The required output is every entry below, copied exactly.

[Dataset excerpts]

====

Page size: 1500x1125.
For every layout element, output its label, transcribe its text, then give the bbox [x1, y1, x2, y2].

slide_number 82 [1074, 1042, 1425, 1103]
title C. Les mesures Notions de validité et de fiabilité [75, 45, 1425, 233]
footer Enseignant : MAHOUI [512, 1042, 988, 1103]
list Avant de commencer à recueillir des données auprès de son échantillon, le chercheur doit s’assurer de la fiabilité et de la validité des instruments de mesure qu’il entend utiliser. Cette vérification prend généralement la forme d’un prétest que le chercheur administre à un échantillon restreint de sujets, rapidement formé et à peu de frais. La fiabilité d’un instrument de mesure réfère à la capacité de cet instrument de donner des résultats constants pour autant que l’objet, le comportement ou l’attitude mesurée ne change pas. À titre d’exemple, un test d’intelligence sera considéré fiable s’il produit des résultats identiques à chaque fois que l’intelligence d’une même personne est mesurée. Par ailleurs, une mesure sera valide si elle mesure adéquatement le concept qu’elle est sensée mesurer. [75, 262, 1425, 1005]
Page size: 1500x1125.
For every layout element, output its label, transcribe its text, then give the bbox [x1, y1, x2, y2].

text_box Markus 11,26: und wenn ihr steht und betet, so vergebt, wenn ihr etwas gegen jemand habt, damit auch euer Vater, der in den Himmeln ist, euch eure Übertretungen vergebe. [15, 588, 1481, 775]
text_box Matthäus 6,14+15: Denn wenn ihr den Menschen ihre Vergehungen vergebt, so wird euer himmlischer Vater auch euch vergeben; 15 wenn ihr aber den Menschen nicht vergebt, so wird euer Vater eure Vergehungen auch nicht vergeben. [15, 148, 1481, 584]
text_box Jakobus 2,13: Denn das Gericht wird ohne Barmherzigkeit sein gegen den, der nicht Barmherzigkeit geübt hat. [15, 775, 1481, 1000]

====

§ **Answer to this exercise**:
Page size: 1500x1125.
For every layout element, output its label, transcribe its text, then give the bbox [x1, y1, x2, y2].

slide_number 82 [1074, 1042, 1425, 1103]
title C. Les mesures Notions de validité et de fiabilité [75, 45, 1425, 233]
footer Enseignant : MAHOUI [512, 1042, 988, 1103]
list Avant de commencer à recueillir des données auprès de son échantillon, le chercheur doit s’assurer de la fiabilité et de la validité des instruments de mesure qu’il entend utiliser. Cette vérification prend généralement la forme d’un prétest que le chercheur administre à un échantillon restreint de sujets, rapidement formé et à peu de frais. La fiabilité d’un instrument de mesure réfère à la capacité de cet instrument de donner des résultats constants pour autant que l’objet, le comportement ou l’attitude mesurée ne change pas. À titre d’exemple, un test d’intelligence sera considéré fiable s’il produit des résultats identiques à chaque fois que l’intelligence d’une même personne est mesurée. Par ailleurs, une mesure sera valide si elle mesure adéquatement le concept qu’elle est sensée mesurer. [75, 262, 1425, 1005]
Page size: 1500x1125.
For every layout element, output its label, transcribe its text, then give the bbox [x1, y1, x2, y2].

text_box Markus 11,26: und wenn ihr steht und betet, so vergebt, wenn ihr etwas gegen jemand habt, damit auch euer Vater, der in den Himmeln ist, euch eure Übertretungen vergebe. [15, 588, 1481, 775]
text_box Matthäus 6,14+15: Denn wenn ihr den Menschen ihre Vergehungen vergebt, so wird euer himmlischer Vater auch euch vergeben; 15 wenn ihr aber den Menschen nicht vergebt, so wird euer Vater eure Vergehungen auch nicht vergeben. [15, 148, 1481, 584]
text_box Jakobus 2,13: Denn das Gericht wird ohne Barmherzigkeit sein gegen den, der nicht Barmherzigkeit geübt hat. [15, 775, 1481, 1000]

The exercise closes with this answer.